Release of the jam allowed the acme screw to pull up
through the acme nut, causing the horizontal stabilizer
leading edge to move upward, thus causing the airplane to
pitch rapidly downward.
12. The acme
screw did not completely separate from the acme nut during
the initial dive because the screw's lower mechanical stop
was restrained by the lower surface of the acme nut until
just before the second and final dive about 10 minutes
later.
13. The cause
of the final dive was the low-cycle fatigue fracture of
the torque tube, followed by the failure of the vertical
stabilizer tip fairing brackets, which allowed the
horizontal stabilizer leading edge to move upward
significantly beyond what is permitted by a normally
operating jackscrew assembly. The resulting upward
movement of the horizontal stabilizer leading edge created
an excessive upward aerodynamic tail load, which caused an
uncontrollable downward pitching of the airplane from
which recovery was not possible.
14. In light
of the absence of a checklist requirement to land as soon
as possible and the circumstances confronting the flight
crew, the flight crew's decision not to return to Lic
Gustavo Diaz Ordaz International Airport, Puerto Vallarta,
Mexico, immediately after recognizing the horizontal
stabilizer trim system malfunction was understandable.
15. The
flight crew's decision to divert the flight to
Los Angeles International
Airport, Los Angeles, California, rather than continue to
San Francisco International Airport, San Francisco,
California, as originally planned was prudent and
appropriate.
16. The
flight crew's use of the autopilot while the horizontal
stabilizer was jammed was not appropriate.
17. The captain should have kept the slats and flaps
extended when the airplane was found to be controllable in
that configuration after the initial dive.
(TO BE REVISED)
18. Without
clearer guidance to flight crews regarding which actions
are appropriate and which are inappropriate in the event
of an inoperative or malfunctioning flight control system,
pilots may experiment with improvised troubleshooting
measures that could inadvertently worsen the condition of
a controllable airplane.
19. The acme
nut threads on the accident airplane's horizontal
stabilizer jackscrew assembly wore at an excessive rate.
20. Alaska
Airlines' use of Aeroshell 33 for lubrication of the
jackscrew assembly, acme screw thread surface finish,
foreign debris, and abnormal loading of the acme nut
threads were not factors in the excessive wear of the
accident acme nut threads.
21. There was
no effective lubrication on the acme screw and nut
interface at the time of the Alaska Airlines flight 261
accident.
22. The
excessive and accelerated wear of the accident jackscrew
assembly acme nut threads was the result of insufficient
lubrication, which was directly causal to the Alaska
Airlines flight 261 accident.

Records provided:
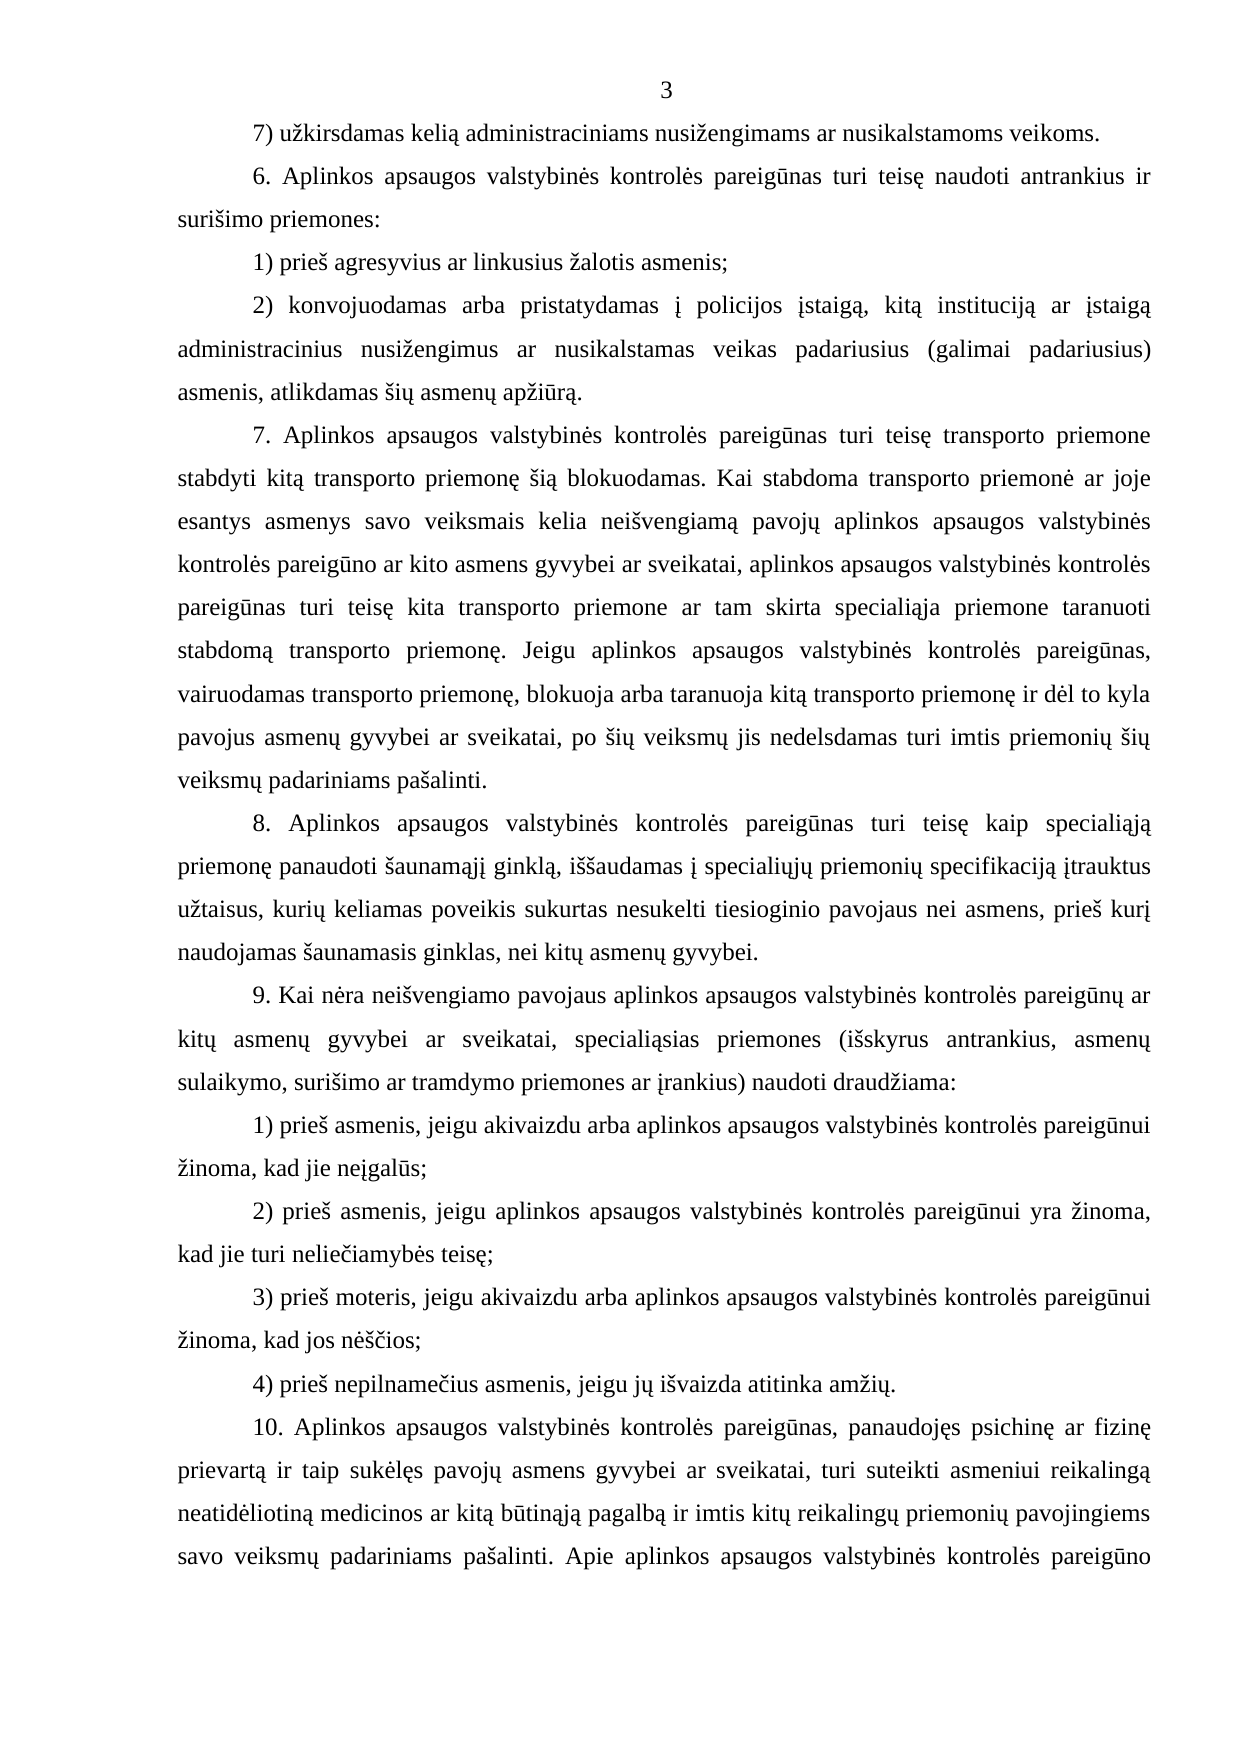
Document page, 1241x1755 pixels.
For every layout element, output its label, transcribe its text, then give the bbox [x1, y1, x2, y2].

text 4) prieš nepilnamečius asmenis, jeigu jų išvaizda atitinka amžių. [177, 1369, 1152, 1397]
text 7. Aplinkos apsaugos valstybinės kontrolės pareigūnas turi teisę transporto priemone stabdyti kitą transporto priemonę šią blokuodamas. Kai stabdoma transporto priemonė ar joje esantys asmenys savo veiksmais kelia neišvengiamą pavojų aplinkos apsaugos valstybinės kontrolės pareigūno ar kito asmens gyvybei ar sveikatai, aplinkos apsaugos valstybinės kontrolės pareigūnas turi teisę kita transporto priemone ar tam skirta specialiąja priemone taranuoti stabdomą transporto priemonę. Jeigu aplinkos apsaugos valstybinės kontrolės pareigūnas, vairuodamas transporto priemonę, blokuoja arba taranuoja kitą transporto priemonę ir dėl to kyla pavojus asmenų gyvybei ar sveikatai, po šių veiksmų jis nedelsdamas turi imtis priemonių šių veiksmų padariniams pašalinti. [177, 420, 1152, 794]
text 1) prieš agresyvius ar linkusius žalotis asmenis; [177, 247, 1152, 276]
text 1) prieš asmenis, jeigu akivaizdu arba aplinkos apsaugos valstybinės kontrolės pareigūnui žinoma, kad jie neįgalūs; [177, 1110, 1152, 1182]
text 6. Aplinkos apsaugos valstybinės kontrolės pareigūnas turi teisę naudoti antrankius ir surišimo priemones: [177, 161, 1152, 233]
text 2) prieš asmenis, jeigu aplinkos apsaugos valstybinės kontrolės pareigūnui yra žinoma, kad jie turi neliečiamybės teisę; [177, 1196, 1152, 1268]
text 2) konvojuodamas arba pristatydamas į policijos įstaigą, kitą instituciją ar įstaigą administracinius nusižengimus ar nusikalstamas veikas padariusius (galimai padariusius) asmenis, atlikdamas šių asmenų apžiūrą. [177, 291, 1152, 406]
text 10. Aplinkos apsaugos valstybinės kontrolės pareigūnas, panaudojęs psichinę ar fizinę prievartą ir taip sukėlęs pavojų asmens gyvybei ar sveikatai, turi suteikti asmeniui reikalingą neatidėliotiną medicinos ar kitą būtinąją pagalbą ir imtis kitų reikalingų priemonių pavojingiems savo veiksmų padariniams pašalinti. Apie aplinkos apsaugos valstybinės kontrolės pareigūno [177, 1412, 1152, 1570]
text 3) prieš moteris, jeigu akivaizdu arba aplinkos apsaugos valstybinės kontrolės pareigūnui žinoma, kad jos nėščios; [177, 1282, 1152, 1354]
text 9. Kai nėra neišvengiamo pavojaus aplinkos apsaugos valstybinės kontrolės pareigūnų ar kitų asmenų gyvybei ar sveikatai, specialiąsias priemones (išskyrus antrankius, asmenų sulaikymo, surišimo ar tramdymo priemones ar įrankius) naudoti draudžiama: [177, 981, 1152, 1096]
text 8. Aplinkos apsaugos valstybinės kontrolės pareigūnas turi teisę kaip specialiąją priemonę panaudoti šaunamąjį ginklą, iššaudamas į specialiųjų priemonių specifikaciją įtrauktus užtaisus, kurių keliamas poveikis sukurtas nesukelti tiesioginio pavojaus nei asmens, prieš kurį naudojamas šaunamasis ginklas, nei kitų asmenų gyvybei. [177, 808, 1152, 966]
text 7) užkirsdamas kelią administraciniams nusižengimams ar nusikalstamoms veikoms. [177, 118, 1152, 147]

--

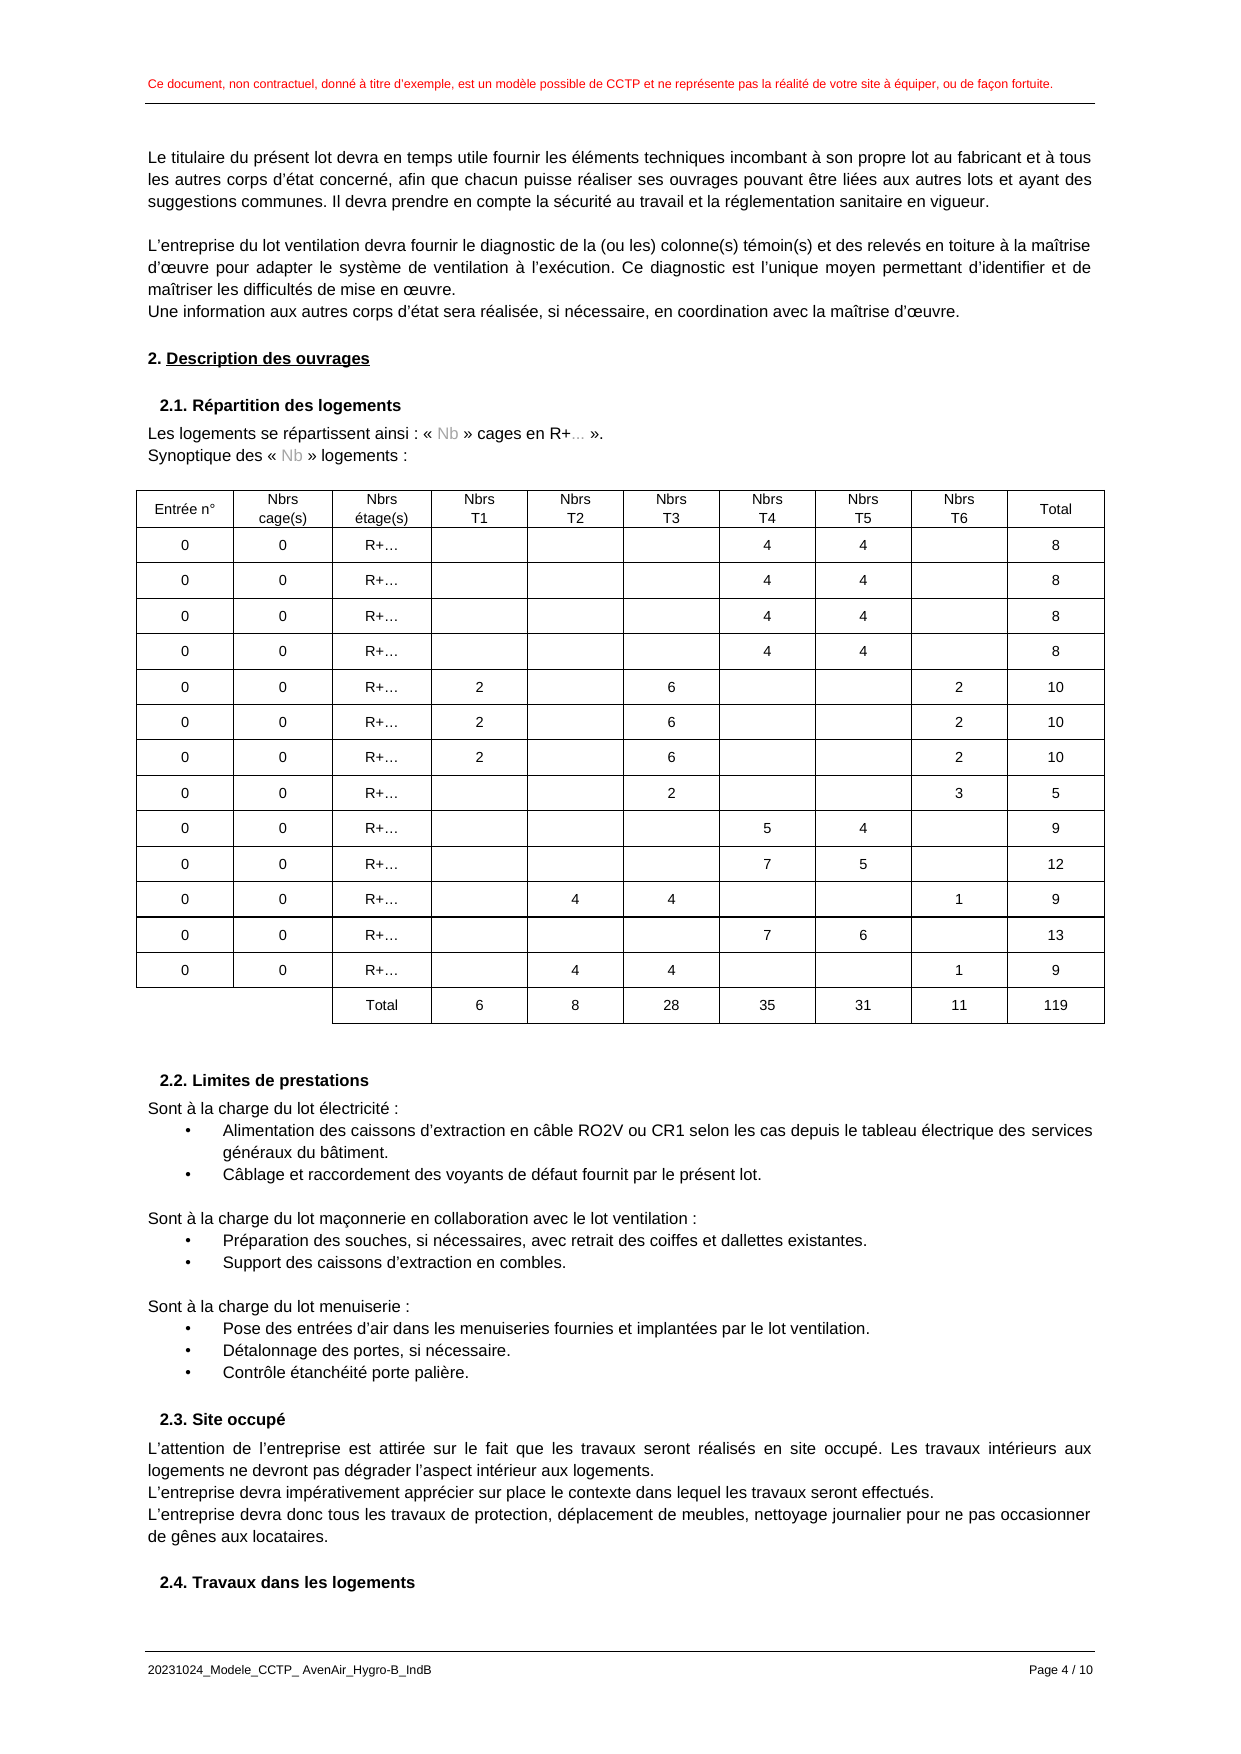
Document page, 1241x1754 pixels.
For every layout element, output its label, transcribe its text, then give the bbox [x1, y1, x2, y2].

Written problem A:
Answer these from the flight 261 findings, one per line:
(i) Where was the flight diverted instead of continuing to San Francisco International Airport?
(ii) What fractured, causing the final dive?
(iii) Which lubricant did Alaska Airlines use on the jackscrew assembly?
Written problem B: Supply the next portion of the flight 261 findings, starting right after finding 22.
You won't need the listing for anything here.

Response A:
(i) Los Angeles International Airport, Los Angeles, California
(ii) The torque tube, through low-cycle fatigue
(iii) Aeroshell 33

Response B:
23. Alaska
Airlines' extension of its lubrication interval for its
McDonnell Douglas MD-80 horizontal stabilizer components,
and the FAA's approval of that extension, the last of
which was based on Boeing's extension of the recommended
lubrication interval increased the likelihood that a
missed or inadequate lubrication would result in excessive
wear of jackscrew assembly acme nut threads and,
therefore, was a direct cause of the excessive wear and
contributed to the Alaska Airlines flight 261 accident.
24. When
lubricating the jackscrew assembly, removal of used grease
from the acme screw before application of fresh grease
will increase the effectiveness of the lubrication.
25. A larger
access panel would facilitate the proper accomplishment of
the jackscrew assembly lubrication task.
26. If the
jackscrew assembly lubrication procedure was a required
inspection item for which an inspector's signoff is
needed, the potential for unperformed or improperly
performed lubrications would be reduced.
27. Alaska
Airlines' extension of the end play check interval, and
FAA's approval of the extension, allowed the accident acme
nut threads to wear to failure without the opportunity for
detection and, therefore, was a direct cause of the
excessive wear and contributed to the Alaska Airlines
flight 261 accident.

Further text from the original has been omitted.